#### 你的任务:
**A.** 请将节选原文中从“正午时分,阳光从头顶上直直的”一直到“不由使人大乐,胸中顿时一畅。”的全部内容重写一遍,并把其中的“白石”换成“青石”。
**B.** 根据节选原文,秋天最早到达秦岭南坡的使者是什么?

正午时分,阳光从头顶上直直的照射下来,峡谷里的河流就一片白花花的耀眼,而那些狰狞的,裸露在天空之下的白石,巨岩,便凸凹深浅黑白明暗一览无余,呈现出水墨语言的一个个线条,或者是一团又一团纠结在一起的积墨。且杂木枝叶横出,与一丛又一丛的野草闲花互相映衬。在河流的拐弯处,斜卧着一块大石,被流水鸣泉冲刷得久了,便在阳光下呈现出一片洁白,一只遍体金黄只有核桃般大小的水鸟,便在水边的白石上,尾巴一闪叫一声,尾巴一闪又叫一声,一时万籁俱寂,山中岁月静好,突然一声蝉鸣,便如一支冲天炮一般从林中弹出,瞬间引起一片蝉噪的吟唱。

夜来明月在天,竹影印地,农家小院里一片明晃晃的月色如水一般铺了满场。我与几位文友、画友便让主人炒了两盘小菜,在月光下坐喝,一杯一杯复一杯的对饮。大有李白《山中对酌》的诗趣。“两人对酌山花开,一杯一杯复一杯。我醉欲眠卿且去,明朝有意抱琴来。”遥想李白当年饮酒时豪情逸飞,对友人呼之即来挥之即去的醉态,不由使人大乐,胸中顿时一畅。

秋天到了,最早到达秦岭南坡的使者,是一阵一阵越刮越凉的秋风。风把河流吹得澄明如镜,寒潭凄切,也把满山遍野和人家门前的树木晕染得由青变黄,由黄遍红,直到整座秦岭里的高山旷野万山红遍,呈现出一层又一层斑斓的色彩。

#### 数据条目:
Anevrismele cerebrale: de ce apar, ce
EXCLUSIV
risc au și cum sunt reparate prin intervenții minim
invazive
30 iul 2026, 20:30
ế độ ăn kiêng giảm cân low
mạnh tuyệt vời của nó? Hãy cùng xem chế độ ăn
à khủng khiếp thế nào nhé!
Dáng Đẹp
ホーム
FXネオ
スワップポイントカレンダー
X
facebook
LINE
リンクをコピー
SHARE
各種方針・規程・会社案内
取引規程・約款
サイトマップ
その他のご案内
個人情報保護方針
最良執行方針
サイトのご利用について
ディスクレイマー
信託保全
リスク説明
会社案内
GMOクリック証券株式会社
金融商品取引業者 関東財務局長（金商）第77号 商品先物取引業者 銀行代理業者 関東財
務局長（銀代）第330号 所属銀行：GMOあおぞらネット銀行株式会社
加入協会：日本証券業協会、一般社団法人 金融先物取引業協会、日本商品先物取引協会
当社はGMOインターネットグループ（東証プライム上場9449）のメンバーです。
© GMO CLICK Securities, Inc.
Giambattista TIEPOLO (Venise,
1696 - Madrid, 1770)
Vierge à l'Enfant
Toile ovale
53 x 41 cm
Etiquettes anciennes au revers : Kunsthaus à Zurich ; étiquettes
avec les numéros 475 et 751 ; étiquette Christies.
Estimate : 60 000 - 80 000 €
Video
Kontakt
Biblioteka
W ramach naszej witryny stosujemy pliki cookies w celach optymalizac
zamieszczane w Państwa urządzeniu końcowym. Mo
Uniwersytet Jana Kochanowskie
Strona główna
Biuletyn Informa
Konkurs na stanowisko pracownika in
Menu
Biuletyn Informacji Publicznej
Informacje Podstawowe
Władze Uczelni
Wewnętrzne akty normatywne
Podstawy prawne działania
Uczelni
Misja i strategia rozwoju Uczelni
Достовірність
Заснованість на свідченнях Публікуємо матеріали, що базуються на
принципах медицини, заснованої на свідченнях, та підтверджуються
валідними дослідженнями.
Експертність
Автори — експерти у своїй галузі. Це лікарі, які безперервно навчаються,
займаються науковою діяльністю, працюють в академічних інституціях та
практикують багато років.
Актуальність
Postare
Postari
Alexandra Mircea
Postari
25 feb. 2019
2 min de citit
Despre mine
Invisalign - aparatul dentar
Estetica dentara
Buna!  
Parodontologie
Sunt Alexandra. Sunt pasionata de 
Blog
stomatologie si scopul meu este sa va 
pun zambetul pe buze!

--

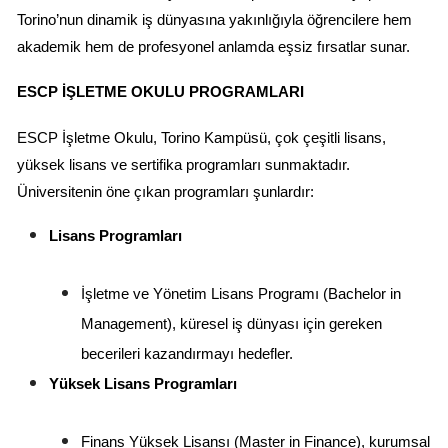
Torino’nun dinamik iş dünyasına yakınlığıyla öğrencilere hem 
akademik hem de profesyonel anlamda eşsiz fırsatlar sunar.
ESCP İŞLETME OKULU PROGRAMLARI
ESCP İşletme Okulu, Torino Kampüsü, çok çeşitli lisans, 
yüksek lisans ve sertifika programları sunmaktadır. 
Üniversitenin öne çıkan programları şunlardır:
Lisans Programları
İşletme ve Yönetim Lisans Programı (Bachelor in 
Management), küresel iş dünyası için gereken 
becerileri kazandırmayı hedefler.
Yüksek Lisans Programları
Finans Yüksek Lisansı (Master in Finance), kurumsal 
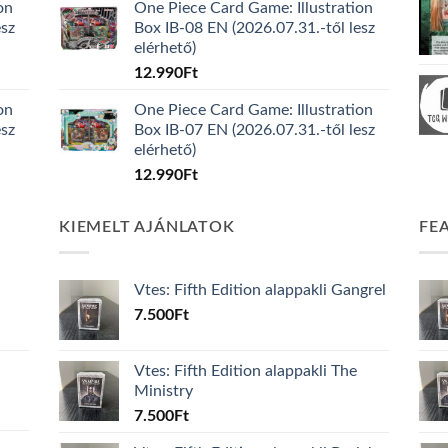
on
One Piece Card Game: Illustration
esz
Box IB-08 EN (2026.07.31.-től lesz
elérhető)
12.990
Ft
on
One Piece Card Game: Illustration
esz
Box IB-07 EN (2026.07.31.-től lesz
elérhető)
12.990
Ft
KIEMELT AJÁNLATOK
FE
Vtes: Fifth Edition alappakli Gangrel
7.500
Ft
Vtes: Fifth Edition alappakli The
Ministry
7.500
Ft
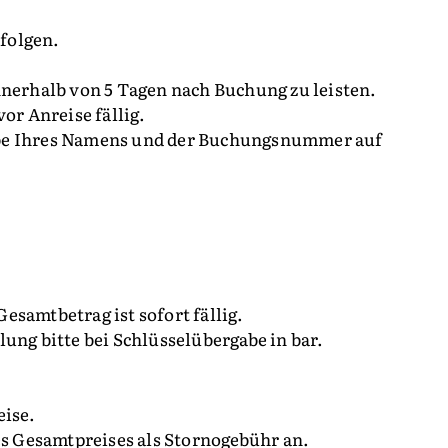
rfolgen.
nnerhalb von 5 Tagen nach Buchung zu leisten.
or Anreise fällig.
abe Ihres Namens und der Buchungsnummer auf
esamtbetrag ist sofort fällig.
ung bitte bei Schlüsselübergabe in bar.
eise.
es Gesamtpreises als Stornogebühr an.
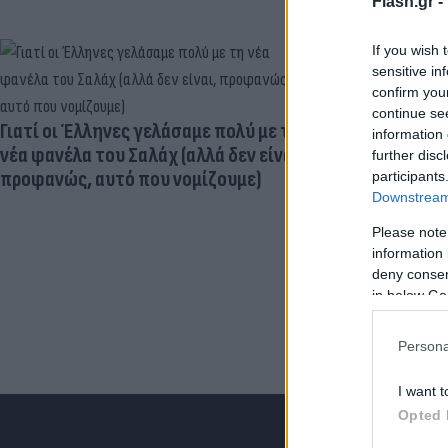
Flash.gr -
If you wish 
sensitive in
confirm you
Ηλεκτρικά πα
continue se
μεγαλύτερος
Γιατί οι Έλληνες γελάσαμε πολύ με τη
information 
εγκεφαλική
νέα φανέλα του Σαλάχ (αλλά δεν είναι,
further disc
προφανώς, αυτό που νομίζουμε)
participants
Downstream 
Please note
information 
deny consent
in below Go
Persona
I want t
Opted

#### 各题答案:
**A.**
正午时分,阳光从头顶上直直的照射下来,峡谷里的河流就一片白花花的耀眼,而那些狰狞的,裸露在天空之下的青石,巨岩,便凸凹深浅黑白明暗一览无余,呈现出水墨语言的一个个线条,或者是一团又一团纠结在一起的积墨。且杂木枝叶横出,与一丛又一丛的野草闲花互相映衬。在河流的拐弯处,斜卧着一块大石,被流水鸣泉冲刷得久了,便在阳光下呈现出一片洁白,一只遍体金黄只有核桃般大小的水鸟,便在水边的青石上,尾巴一闪叫一声,尾巴一闪又叫一声,一时万籁俱寂,山中岁月静好,突然一声蝉鸣,便如一支冲天炮一般从林中弹出,瞬间引起一片蝉噪的吟唱。

夜来明月在天,竹影印地,农家小院里一片明晃晃的月色如水一般铺了满场。我与几位文友、画友便让主人炒了两盘小菜,在月光下坐喝,一杯一杯复一杯的对饮。大有李白《山中对酌》的诗趣。“两人对酌山花开,一杯一杯复一杯。我醉欲眠卿且去,明朝有意抱琴来。”遥想李白当年饮酒时豪情逸飞,对友人呼之即来挥之即去的醉态,不由使人大乐,胸中顿时一畅。

**B.** 一阵一阵越刮越凉的秋风。